When Pan quotes from Yu Dafu’s (1896-1945) letter to Wang Yingxia (1908-2000) – “Oh Yingxia! You are truly my Beatrice.” (p. 204) – she clinches both arguments, proving that love is a Western import to China and that books are important. Earlier chapters of When True Love Came to China highlight the role played by Ellen Key (1849-1926) and her book Love and Marriage, as well as the better-known effect in China of Henrik Ibsen’s (1828-1906) play A Doll’s House, in which the protagonist Nora walks out on her family. Nora is shown to be the role model proposed by the ardent Xu Zhimo (1897-1931) to the married Lu Xiaoman (1903-1965) in Xu’s exhortation for her to leave her husband and run off with him (p. 217).

For love to flourish, freedom and the idea of personality (see p. 163 and thereabouts) must also be secured, and Pan traces China’s quest for these latter prizes as well. The liberation of women, obviously, becomes an important part of the story, and students of this subject will find much in the way of further reading in Pan’s bibliography.

There is simply too much here – love, freedom, religion, marriage, feminism, history, China, Japan, Europe – for the present reviewer to summarize. When True Love Came to China is enthralling from so many angles. It is essential reading for life.

Book Review: The Tale of Genji, by Murasaki Shikibu

The Tale of Genji, which some might dismiss as a tale of serial rape, is in fact a Buddhist tragedy, in which the seducers are slaves to their desires, with miserable results.

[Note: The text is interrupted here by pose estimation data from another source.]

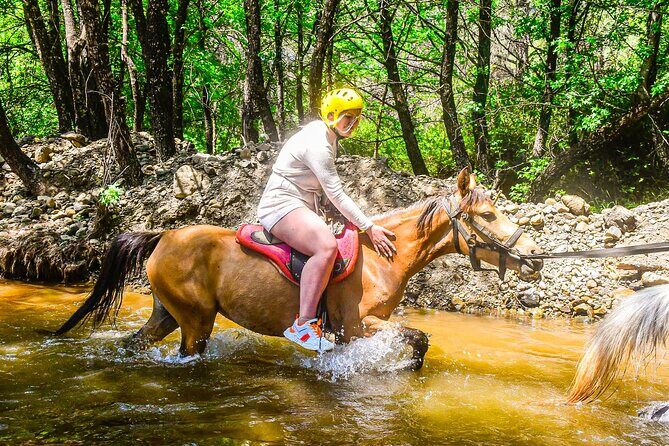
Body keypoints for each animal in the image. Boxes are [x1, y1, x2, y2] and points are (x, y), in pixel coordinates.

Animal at [53, 167, 544, 369]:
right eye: (487, 215)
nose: (536, 257)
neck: (383, 259)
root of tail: (162, 236)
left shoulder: (359, 329)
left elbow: (416, 342)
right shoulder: (358, 324)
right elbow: (418, 339)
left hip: (167, 314)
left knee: (134, 343)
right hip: (195, 322)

Throughout this time Genji was constantly reminded of his separation from Oborozuki at the time when she became Consort of the Emperor Suzaku. She too was Lady-of-the-bedchamber; she too was carried away and locked up in a place whither it was impossible for him to pursue her. He remembered being very unhappy then, but nothing like so miserable as he was now. Was it that he was becoming more and more sentimental, he asked himself, or merely that the sufferings of the moment always seem more acute than those which we conjure up out of the past? But whether or no the miseries of today were really worse than those of yesterday, of this much he was sure, that from none of his divagations had anything but torment and agitation ever ensued. (pp. 586-587 of 1935 one-volume Arthur Waley translation)

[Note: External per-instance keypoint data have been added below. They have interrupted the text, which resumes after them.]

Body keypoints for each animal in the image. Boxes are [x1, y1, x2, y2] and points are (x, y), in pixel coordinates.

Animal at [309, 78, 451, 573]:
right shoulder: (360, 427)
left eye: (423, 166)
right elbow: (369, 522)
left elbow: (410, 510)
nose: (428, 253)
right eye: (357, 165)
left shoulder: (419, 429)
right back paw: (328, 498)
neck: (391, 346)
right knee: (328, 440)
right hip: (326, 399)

It is inconceivable to me that any of the subject matter in this book is being treated dispassionately. Its author is surely acting as social critic. Lines such as “In this life rank is everything; it’s no use pretending the contrary” (p. 965) very effectively advocate the contrary. As for women’s issues,

“Girls without a father or brothers to protect them cannot expect to be treated with much consideration.” (p. 970)

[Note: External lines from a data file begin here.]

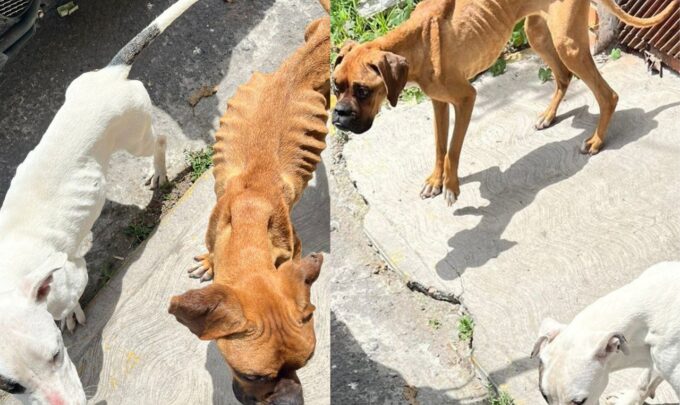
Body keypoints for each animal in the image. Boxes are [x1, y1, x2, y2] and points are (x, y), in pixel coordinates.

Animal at [0, 0, 199, 400]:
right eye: (10, 387)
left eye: (57, 354)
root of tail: (112, 75)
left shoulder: (72, 274)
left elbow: (66, 300)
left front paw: (71, 313)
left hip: (134, 133)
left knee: (158, 141)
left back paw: (158, 170)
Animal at [330, 0, 676, 205]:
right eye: (336, 85)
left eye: (363, 90)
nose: (337, 117)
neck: (417, 42)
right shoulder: (439, 104)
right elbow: (440, 146)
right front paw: (435, 180)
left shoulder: (466, 99)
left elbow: (453, 149)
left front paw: (452, 186)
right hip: (538, 33)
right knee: (563, 77)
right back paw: (548, 116)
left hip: (568, 44)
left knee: (607, 94)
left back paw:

“Perhaps her worst misfortune, poor soul, is to have been born a woman at all; for we none of us, high or low, seem to be given much of a chance either in this world or the next.” (p. 973)

“The Governor said that in the long run it was always the woman’s fault when such things happened.” (p. 1032)

naturally imply unfairness. That the author of Genji was a woman, or whether or not her work is “feminist,” makes no difference.

Otherwise, the most interesting aspect of the novel is the division of Genji’s personality between Kaoru and Prince Niou. The former inherits Genji’s sensitivity and the latter his rakishness, causing remarkable differences in performance.